Au-delà de ces assurances, il reste, cependant, que l’Accusation, sous Moreno Ocampo et Fatou Bensouda, n’a pas eu la tâche facile pendant ces huit années, pour mettre en évidence l’esprit d’ubiquité qui a caractérisé Jean Pierre Bemba au cours de l’épopée centrafricaine pour être en même temps en RDC et en RCA pour commander ses troupes mises officiellement sous les ordres des Forces Armées Centrafricaines (FACA) pour être à ce point comptable de leurs actes. Et surtout sur un terrain qu’il ne connaît pas. Tout au long de ce procès, aucun responsable centrafricain de l’époque n’a été invité à comparaître. L’ancien Président centrafricain Ange Patassé l’a réclamé jusqu’à sa mort sans que cette chance lui soit donnée. Tout en ne remettant pas en cause les méthodes de la CPI, d’aucuns en RDC - au vu du déroulement du procès - n’ont jamais hésité à dénoncer le caractère politique de cette affaire, estimant que le dossier était vide. La cruauté de derniers massacres en RCA, à la suite de la rébellion de la Seleka qui a renversé le régime Bozizé, lui-même impliqué dans les troubles de 2002-2003 dans son pays à la base de l’intervention des troupes du MLC, sont venus réconforter bien de gens en RDC et ailleurs dans leur conviction selon laquelle Jean Pierre Bemba ne serait qu’une victime expiatoire.

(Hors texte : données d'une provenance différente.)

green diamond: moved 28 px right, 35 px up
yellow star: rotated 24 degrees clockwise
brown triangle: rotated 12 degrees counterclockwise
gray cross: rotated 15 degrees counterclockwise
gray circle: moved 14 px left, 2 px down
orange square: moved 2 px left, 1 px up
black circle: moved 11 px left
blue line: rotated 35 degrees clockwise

Fini les spéculations. Les Congolais de tous bords retiennent leur souffle. Tout le monde sera fixé ce 21 mars, y compris Jean Pierre Bemba lui-même. Si jamais il est acquitté dans cette affaire principale - même s’il devra être gardé encore au frais dans de la cadre de la 2ème affaire dite de subornation des témoins - l’arène politique congolaise sera cotée sur l’échelle de Richter. Ce sera une nouvelle donne dont on devra désormais tenir compte. Le camp du changement auquel appartient son parti, le MLC, va se raffermir davantage et s’ériger solidement telle une palplanche à la vague du « glissement de mandat » qui hante le camp de la Majorité présidentielle, dont l’inquiétude irait à son comble, dans la perspective de l’alternance politique de fin décembre 2016. En même temps aussi, la course sera relancée à l’opposition sur cette échéance.

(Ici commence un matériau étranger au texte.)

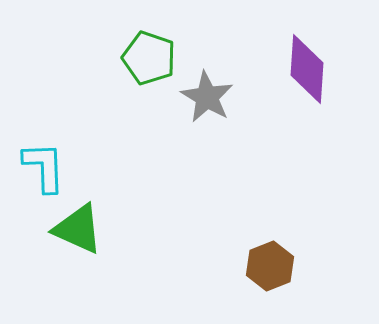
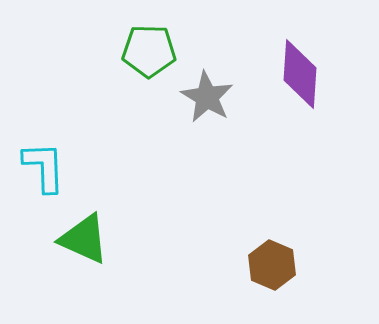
green pentagon: moved 7 px up; rotated 18 degrees counterclockwise
purple diamond: moved 7 px left, 5 px down
green triangle: moved 6 px right, 10 px down
brown hexagon: moved 2 px right, 1 px up; rotated 15 degrees counterclockwise
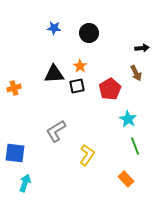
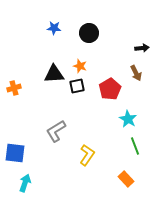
orange star: rotated 16 degrees counterclockwise
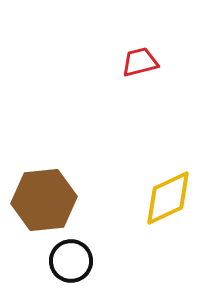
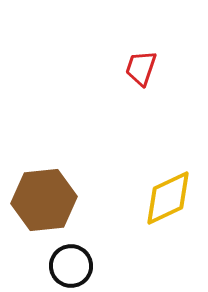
red trapezoid: moved 1 px right, 6 px down; rotated 57 degrees counterclockwise
black circle: moved 5 px down
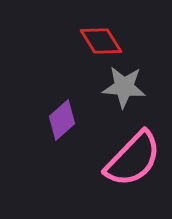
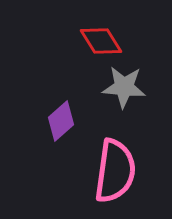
purple diamond: moved 1 px left, 1 px down
pink semicircle: moved 18 px left, 12 px down; rotated 36 degrees counterclockwise
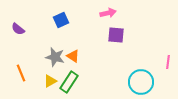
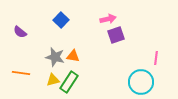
pink arrow: moved 6 px down
blue square: rotated 21 degrees counterclockwise
purple semicircle: moved 2 px right, 3 px down
purple square: rotated 24 degrees counterclockwise
orange triangle: rotated 24 degrees counterclockwise
pink line: moved 12 px left, 4 px up
orange line: rotated 60 degrees counterclockwise
yellow triangle: moved 3 px right, 1 px up; rotated 16 degrees clockwise
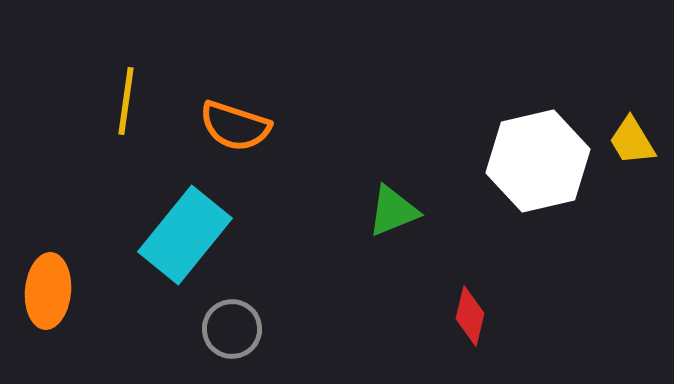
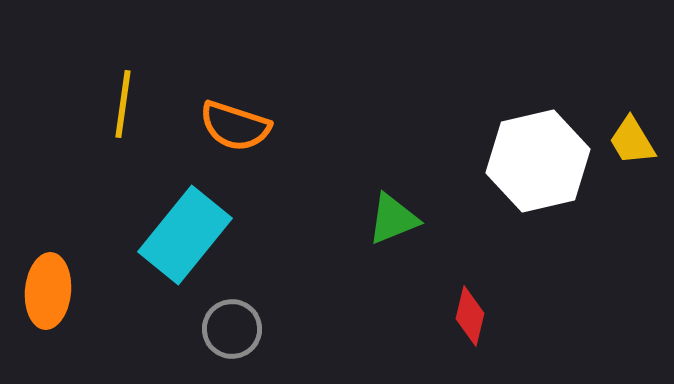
yellow line: moved 3 px left, 3 px down
green triangle: moved 8 px down
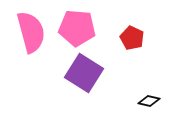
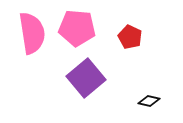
pink semicircle: moved 1 px right, 1 px down; rotated 6 degrees clockwise
red pentagon: moved 2 px left, 1 px up
purple square: moved 2 px right, 5 px down; rotated 18 degrees clockwise
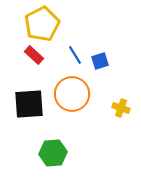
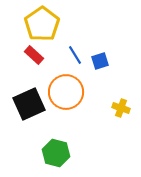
yellow pentagon: rotated 8 degrees counterclockwise
orange circle: moved 6 px left, 2 px up
black square: rotated 20 degrees counterclockwise
green hexagon: moved 3 px right; rotated 20 degrees clockwise
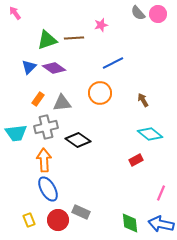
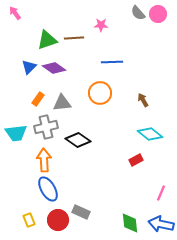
pink star: rotated 16 degrees clockwise
blue line: moved 1 px left, 1 px up; rotated 25 degrees clockwise
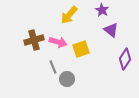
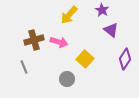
pink arrow: moved 1 px right
yellow square: moved 4 px right, 10 px down; rotated 30 degrees counterclockwise
gray line: moved 29 px left
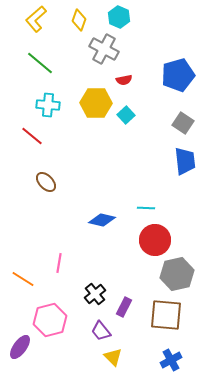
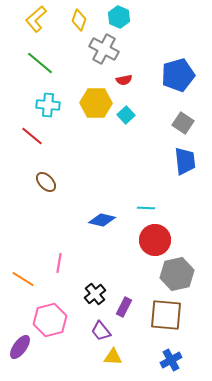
yellow triangle: rotated 42 degrees counterclockwise
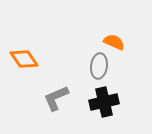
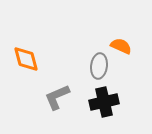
orange semicircle: moved 7 px right, 4 px down
orange diamond: moved 2 px right; rotated 20 degrees clockwise
gray L-shape: moved 1 px right, 1 px up
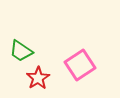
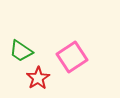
pink square: moved 8 px left, 8 px up
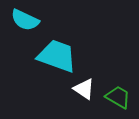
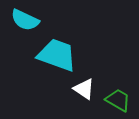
cyan trapezoid: moved 1 px up
green trapezoid: moved 3 px down
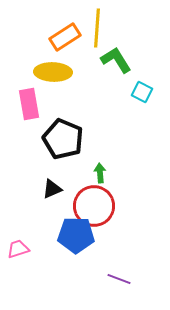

Bien que la RDC ne soit pas officiellement mêlée à cette affaire, il y a fort à parier que les autorités de Kinshasa vont croiser les bras devant cette occurrence si elles ne se sont pas déjà activées pour pousser Bangui dans un sens comme dans un autre. Il y a lieu, cependant, de relever que le nouveau Président centrafricain élu Faustin-Archange Touadéra a effectué, avant même sa prise de pouvoir qui intervient ce 30 mars, un déplacement Kinshasa le 07 mars dernier. Au sortir de l’audience avec son homologue congolais, il a déclaré être venu à Kinshasa avoir les conseils et les indications sur les questions auxquelles la Centrafrique est confrontée, au regard de l’expérience que ce dernier a acquise dans la gestion d’un pays post-conflit. A l’occasion, il a examiné avec président Kabila les voies et moyens pouvant permettre à améliorer les conditions de vies des Centrafricains réfugiés en RDC et celles de ceux qui souhaitent regagner le bercail.